> Assignment
Your answer must be the listing repeated word for word, without its pictures.

> Material provided
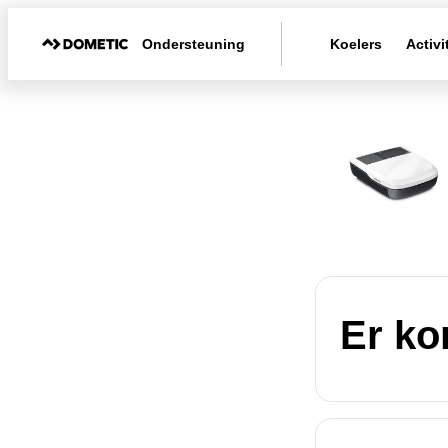
Ondersteuning
Koelers
Activi
Er ko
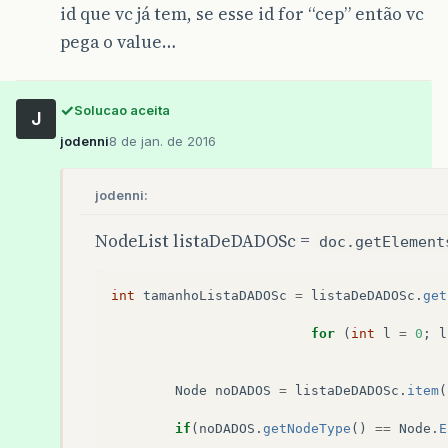
id que vc já tem, se esse id for “cep” então vc
pega o value…
Solucao aceita
J
jodenni
8 de jan. de 2016
jodenni:
NodeList listaDeDADOSc =
doc.getElement
int
tamanhoListaDADOSc
=
listaDeDADOSc
.
get
for
(
int
l
=
0
;
l
Node
noDADOS
=
listaDeDADOSc
.
item
(
if
(
noDADOS
.
getNodeType
()
==
Node
.
E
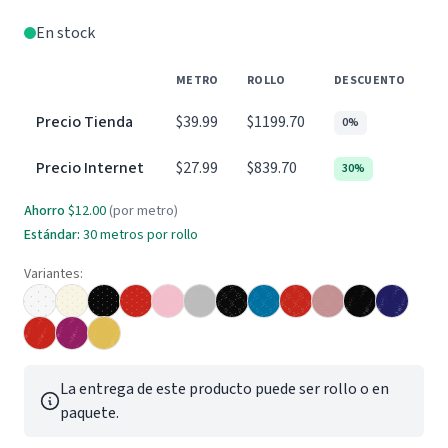
En stock
METRO
ROLLO
DESCUENTO
Precio Tienda
$39.99
$1199.70
0%
Precio Internet
$27.99
$839.70
30%
Ahorro
$12.00
(por metro)
Estándar:
30
metros por rollo
Variantes:
La entrega de este producto puede ser rollo o en
paquete.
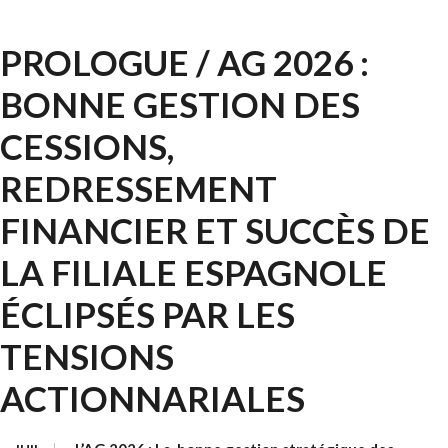
PROLOGUE / AG 2026 :
BONNE GESTION DES
CESSIONS,
REDRESSEMENT
FINANCIER ET SUCCÈS DE
LA FILIALE ESPAGNOLE
ÉCLIPSÉS PAR LES
TENSIONS
ACTIONNARIALES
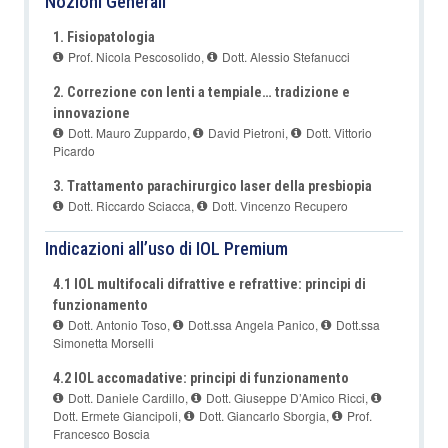
Nozioni Generali
1. Fisiopatologia
Prof. Nicola Pescosolido
,
Dott. Alessio Stefanucci
2. Correzione con lenti a tempiale… tradizione e
innovazione
Dott. Mauro Zuppardo
,
David Pietroni
,
Dott. Vittorio
Picardo
3. Trattamento parachirurgico laser della presbiopia
Dott. Riccardo Sciacca
,
Dott. Vincenzo Recupero
Indicazioni all’uso di IOL Premium
4.1 IOL multifocali difrattive e refrattive: principi di
funzionamento
Dott. Antonio Toso
,
Dott.ssa Angela Panico
,
Dott.ssa
Simonetta Morselli
4.2 IOL accomadative: principi di funzionamento
Dott. Daniele Cardillo
,
Dott. Giuseppe D’Amico Ricci
,
Dott. Ermete Giancipoli
,
Dott. Giancarlo Sborgia
,
Prof.
Francesco Boscia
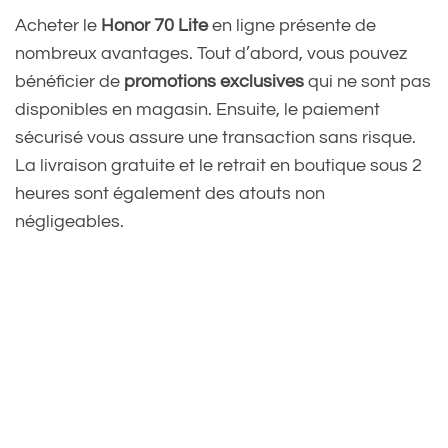
Acheter le
Honor 70 Lite
en ligne présente de
nombreux avantages. Tout d’abord, vous pouvez
bénéficier de
promotions exclusives
qui ne sont pas
disponibles en magasin. Ensuite, le paiement
sécurisé vous assure une transaction sans risque.
La livraison gratuite et le retrait en boutique sous 2
heures sont également des atouts non
négligeables.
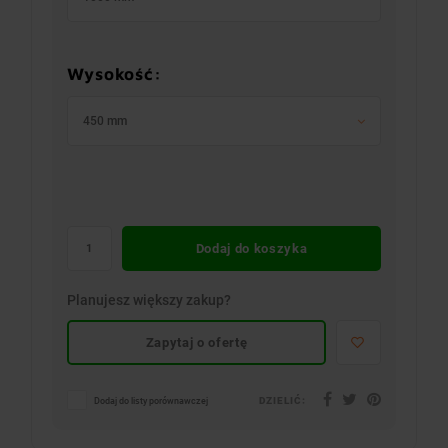
Wysokość:
450 mm
Dodaj do koszyka
Planujesz większy zakup?
Zapytaj o ofertę
DZIELIĆ:
Dodaj do listy porównawczej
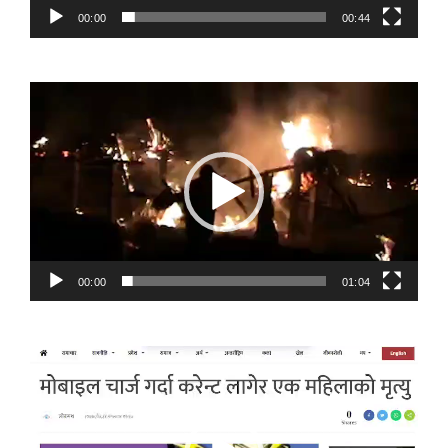
00:00
00:44
Video
Player
00:00
01:04
Video
Player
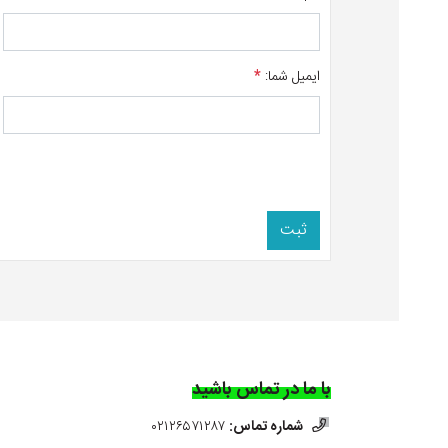
ایمیل شما:
*
ثبت
با ما در تماس باشید
شماره تماس:
۰۲۱۲۶۵۷۱۲۸۷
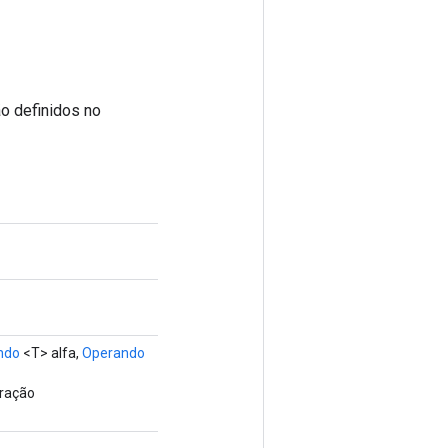
o definidos no
ndo
<T> alfa,
Operando
eração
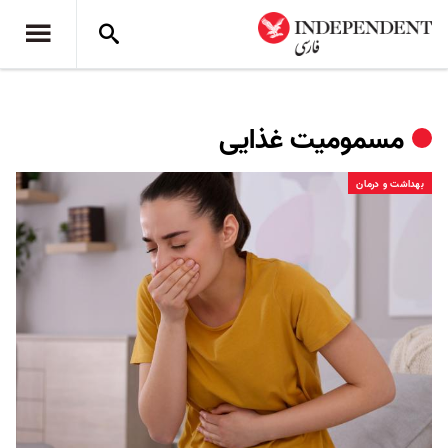
مسمومیت غذایی
بهداشت و درمان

> Result for this task
Ondersteuning
Koelers
Activi
Er ko
id que vc já tem, se esse id for “cep” então vc
pega o value…
Solucao aceita
J
jodenni
8 de jan. de 2016
jodenni:
NodeList listaDeDADOSc =
doc.getElement
int
tamanhoListaDADOSc
=
listaDeDADOSc
.
get
for
(
int
l
=
0
;
l
Node
noDADOS
=
listaDeDADOSc
.
item
(
if
(
noDADOS
.
getNodeType
()
==
Node
.
E
En stock
METRO
ROLLO
DESCUENTO
Precio Tienda
$39.99
$1199.70
0%
Precio Internet
$27.99
$839.70
30%
Ahorro
$12.00
(por metro)
Estándar:
30
metros por rollo
Variantes:
La entrega de este producto puede ser rollo o en
paquete.
PROLOGUE / AG 2026 :
BONNE GESTION DES
CESSIONS,
REDRESSEMENT
FINANCIER ET SUCCÈS DE
LA FILIALE ESPAGNOLE
ÉCLIPSÉS PAR LES
TENSIONS
ACTIONNARIALES
Nozioni Generali
1. Fisiopatologia
Prof. Nicola Pescosolido
,
Dott. Alessio Stefanucci
2. Correzione con lenti a tempiale… tradizione e
innovazione
Dott. Mauro Zuppardo
,
David Pietroni
,
Dott. Vittorio
Picardo
3. Trattamento parachirurgico laser della presbiopia
Dott. Riccardo Sciacca
,
Dott. Vincenzo Recupero
Indicazioni all’uso di IOL Premium
4.1 IOL multifocali difrattive e refrattive: principi di
funzionamento
Dott. Antonio Toso
,
Dott.ssa Angela Panico
,
Dott.ssa
Simonetta Morselli
4.2 IOL accomadative: principi di funzionamento
Dott. Daniele Cardillo
,
Dott. Giuseppe D’Amico Ricci
,
Dott. Ermete Giancipoli
,
Dott. Giancarlo Sborgia
,
Prof.
Francesco Boscia
Acheter le
Honor 70 Lite
en ligne présente de
nombreux avantages. Tout d’abord, vous pouvez
bénéficier de
promotions exclusives
qui ne sont pas
disponibles en magasin. Ensuite, le paiement
sécurisé vous assure une transaction sans risque.
La livraison gratuite et le retrait en boutique sous 2
heures sont également des atouts non
négligeables.
Wysokość:
450 mm
Dodaj do koszyka
Planujesz większy zakup?
Zapytaj o ofertę
DZIELIĆ:
Dodaj do listy porównawczej
00:00
00:44
Video
Player
00:00
01:04
Video
Player
ایمیل شما:
*
ثبت
با ما در تماس باشید
شماره تماس:
۰۲۱۲۶۵۷۱۲۸۷
o definidos no
ndo
<T> alfa,
Operando
eração
مسمومیت غذایی
بهداشت و درمان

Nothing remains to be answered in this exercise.